- **Short task**
Please turn the lines below into a numbered list, skipping any blank lines and leaving out the pictures.

--- start of Materials provided ---

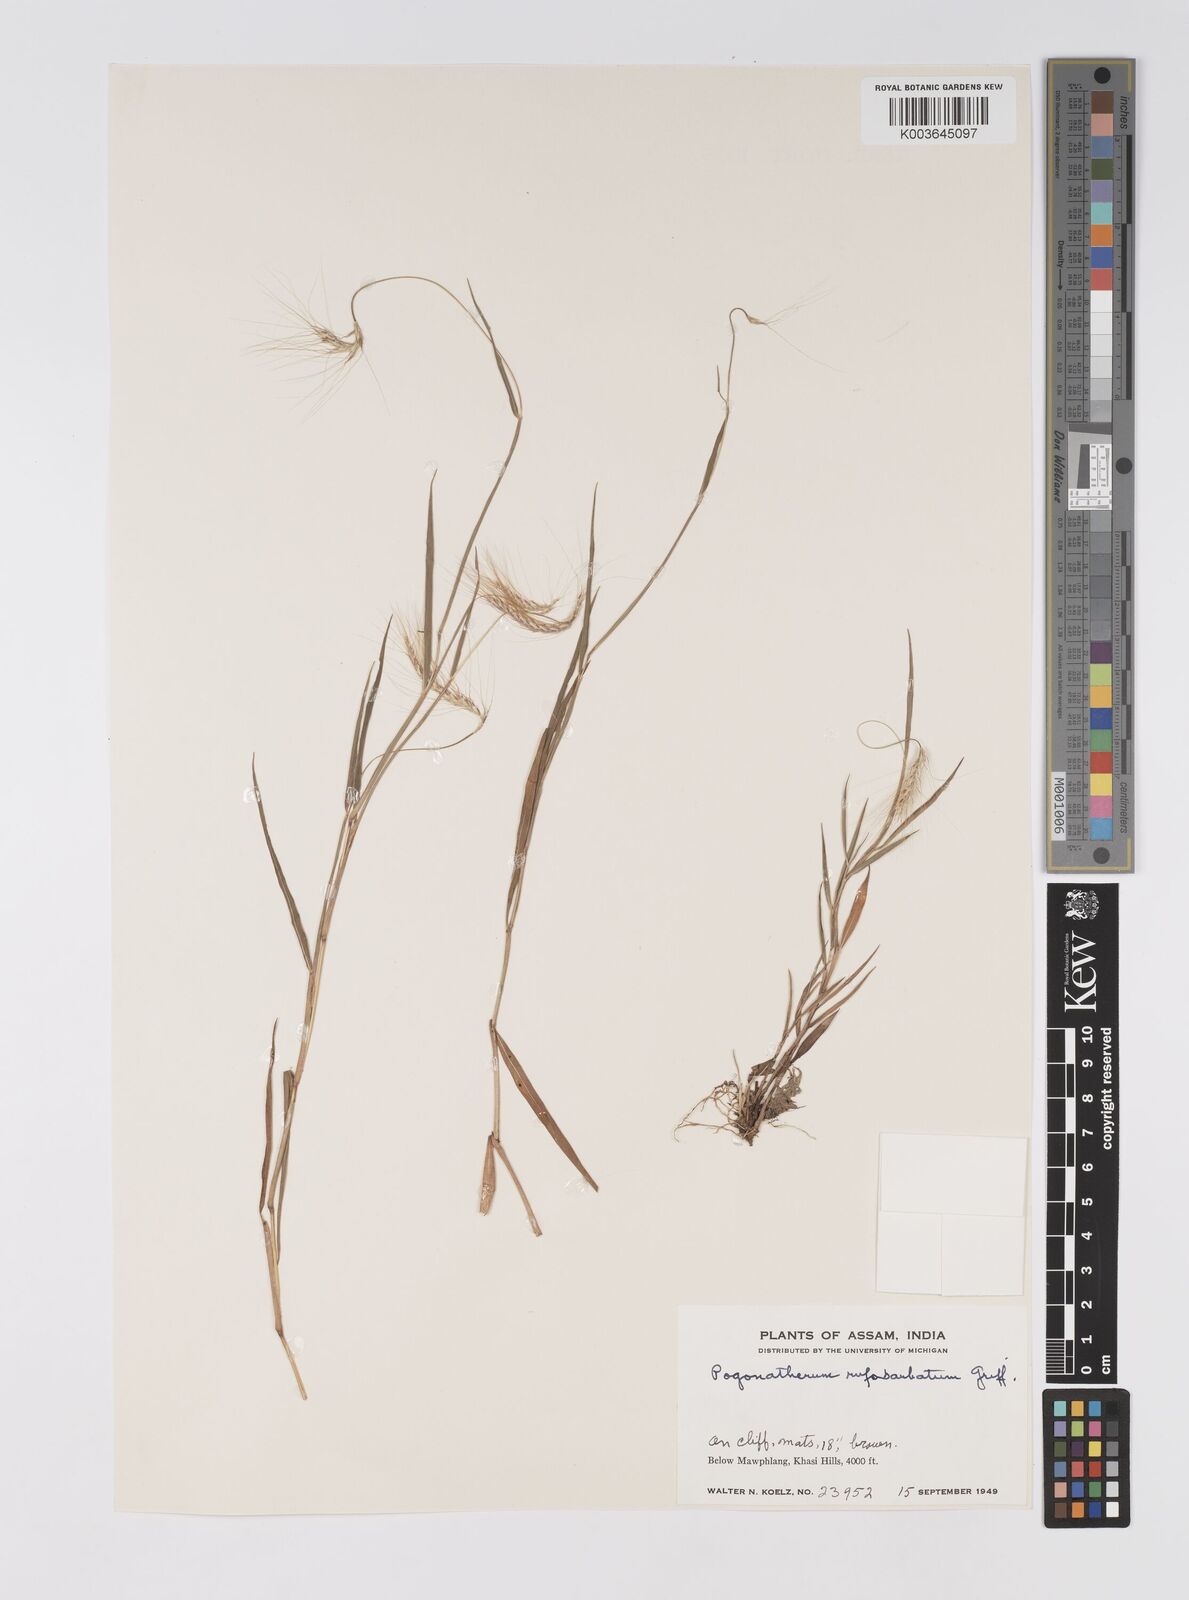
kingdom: Plantae
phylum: Tracheophyta
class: Liliopsida
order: Poales
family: Poaceae
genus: Pogonatherum
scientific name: Pogonatherum rufobarbatum
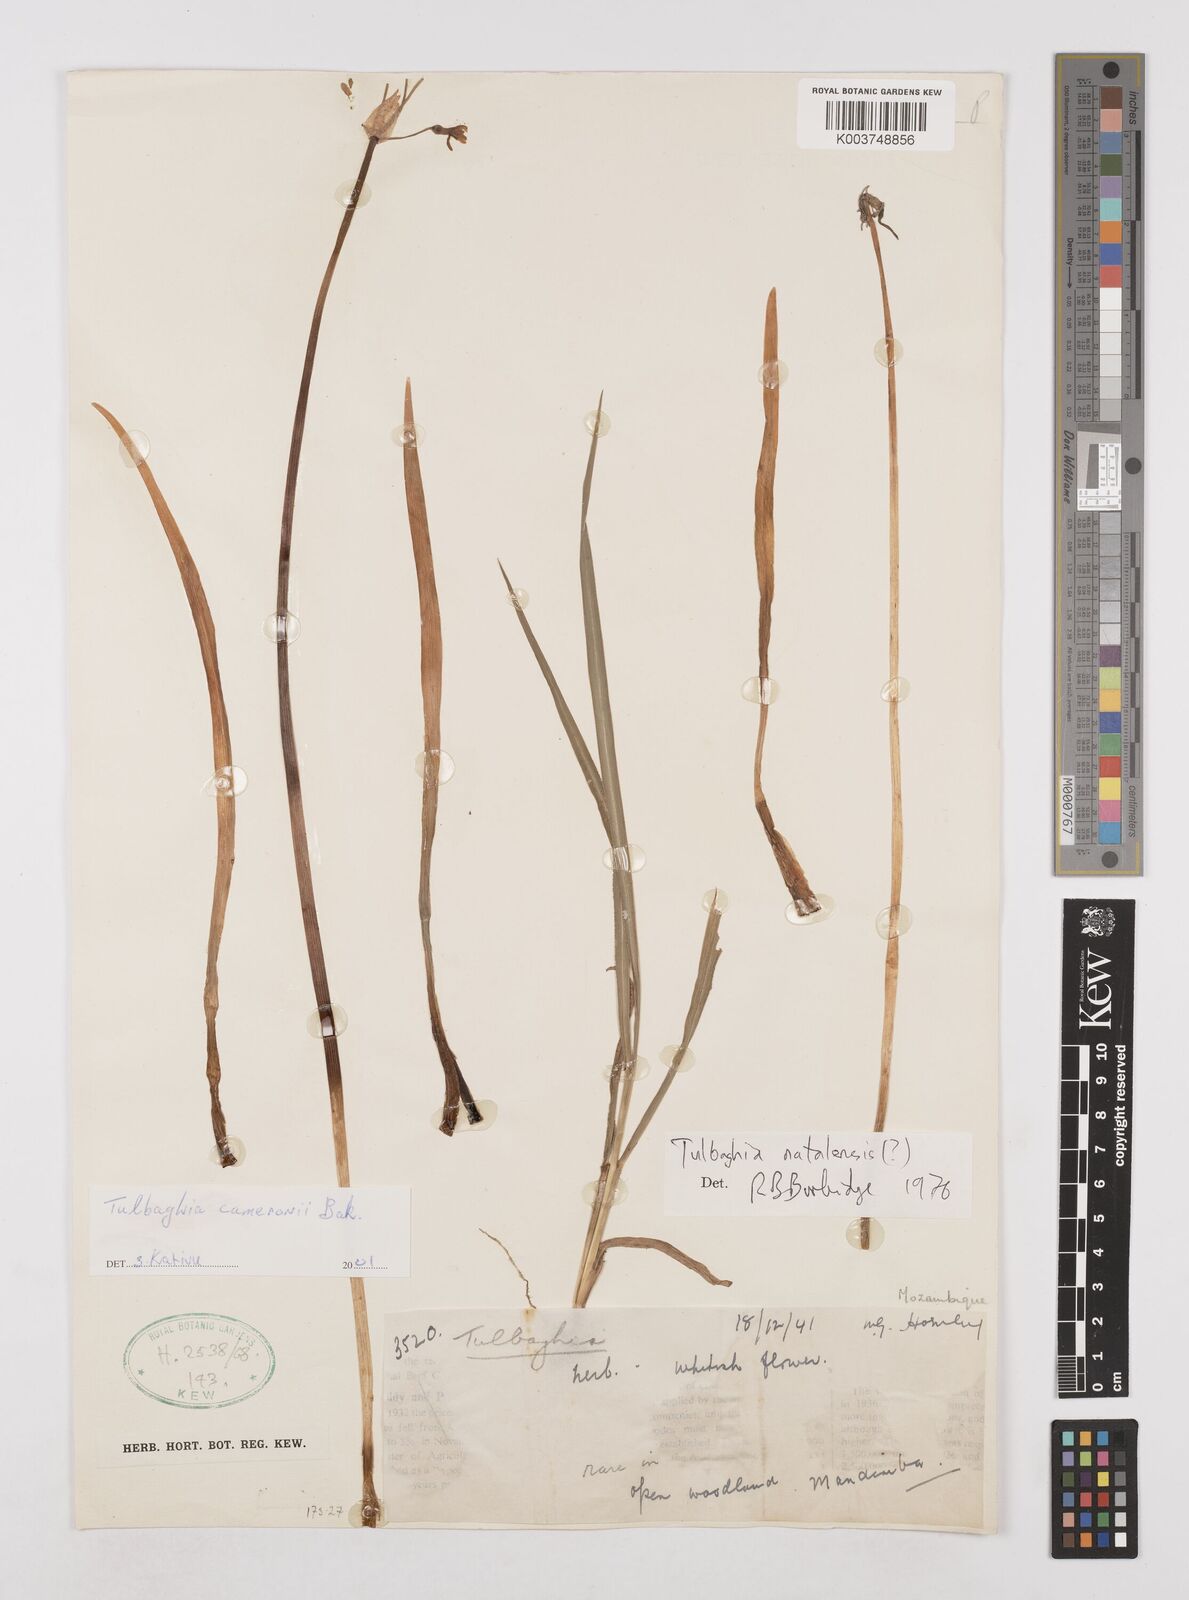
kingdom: Plantae
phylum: Tracheophyta
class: Liliopsida
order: Asparagales
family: Amaryllidaceae
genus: Tulbaghia
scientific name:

--- end of Materials provided ---

- **Answer to the exercise**
1. kingdom: Plantae
2. phylum: Tracheophyta
3. class: Liliopsida
4. order: Poales
5. family: Poaceae
6. genus: Pogonatherum
7. scientific name: Pogonatherum rufobarbatum
8. kingdom: Plantae
9. phylum: Tracheophyta
10. class: Liliopsida
11. order: Asparagales
12. family: Amaryllidaceae
13. genus: Tulbaghia
14. scientific name:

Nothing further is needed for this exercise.